11. A business method for detecting infringement, comprising:
inspecting a potential infringer's user manual publications for
register equivalents for region_stride, region_start, and
region_end, meant to control pre-allocation requests in cache store
processor operations.
12. A computer system, comprising: a data cache between a processor
and a main memory and supported by a copy-back buffer; a
pre-allocation request stack for accumulating and scheduling
pre-allocation requests so that each pre-allocation will take its
turn waiting for said copy-back buffer to complete its handling of
cache lines being replaced in the data cache by pre-allocated cache
lines; a programmable trigger mechanism for inspecting each store
operation made by the processor to the data cache to see if a next
cache line should be pre-allocated, and if so, for sending a
corresponding request to the pre-allocation request stack.
13. The computer system of claim 12, further comprising:
programmable registers for holding parameters needed to determine
if a next cache line should be pre-allocated.
14. The computer system of claim 13, wherein: the programmable
registers are such that if a store operation memory address occurs
within a range defined by START and END programmable registers,
then the next cache line that includes a memory address within that
defined by a programmable STRIDE register will be requested for
pre-allocation; wherein, when the processor does do the store
operation in the next cache line, such cache line has already been
pre-allocated and there will be a cache hit, thus saving stall
cycles.
Description
[0001] This invention relates to computer systems, and more
particularly to cache memory in which store operations generate
hardware requests for cache line pre-allocation.

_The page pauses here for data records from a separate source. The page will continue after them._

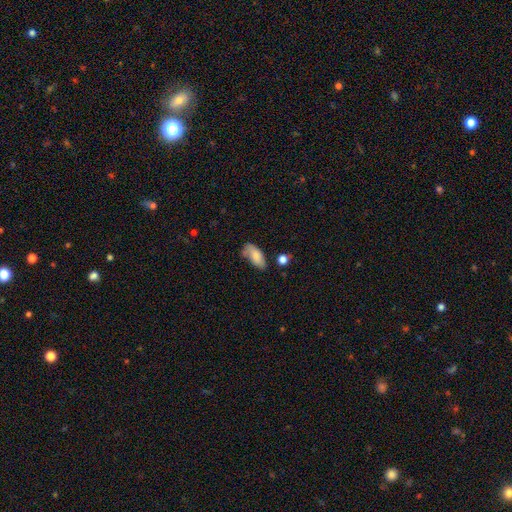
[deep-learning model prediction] Morphology: type=smooth (80%); roundness=in between (89%); merging=none (52%).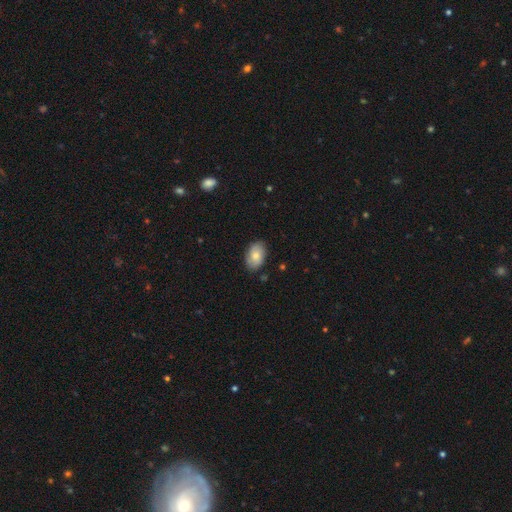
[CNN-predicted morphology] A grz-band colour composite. It shows a smooth galaxy with no disk features (75%) that is in between round and cigar-shaped (89%). Merging: none (83%).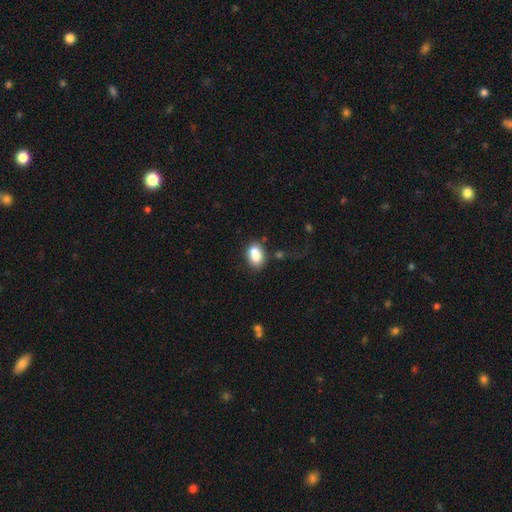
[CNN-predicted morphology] type=smooth (81%); roundness=in between (81%); merging=none (54%).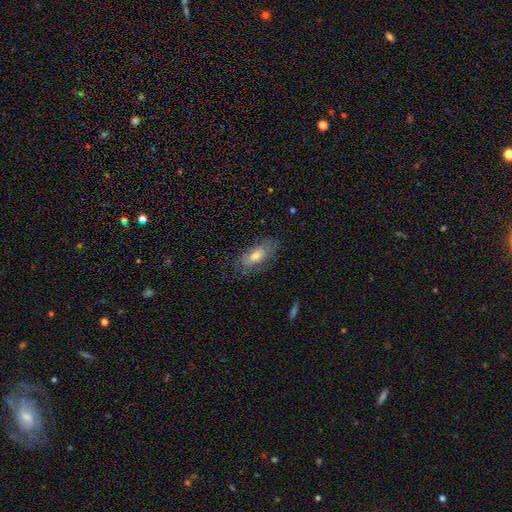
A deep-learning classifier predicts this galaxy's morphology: Smooth or featured?
  - smooth: 53% *
  - featured or disk: 38%
  - star or artifact: 8%
How rounded?
  - in between: 86% *
  - cigar-shaped: 11%
  - round: 4%
Merging?
  - none: 70% *
  - minor disturbance: 20%
  - major disturbance: 8%
  - merger: 1%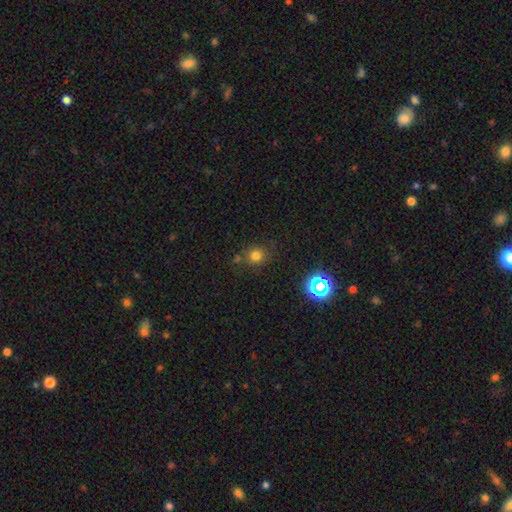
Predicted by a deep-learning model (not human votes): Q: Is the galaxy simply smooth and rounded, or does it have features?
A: smooth — 73%.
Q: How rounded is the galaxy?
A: round — 84%.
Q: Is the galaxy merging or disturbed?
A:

Computer programs
and data are stored in memory. Unfortunately, the largest, most
affordable memories have the slowest access times. Very high speed
memories that can be accessed without causing the processor wait
are expensive, volatile, small, and need to be located very close
by. So data and programs are conventionally moved around between
memory types in an access-speed hierarchy to accommodate a variety
of sometimes conflicting needs. Once downloaded from disk or
on-line, working programs and data are held in a computer's main
memory, which typically comprises random access memory (RAM)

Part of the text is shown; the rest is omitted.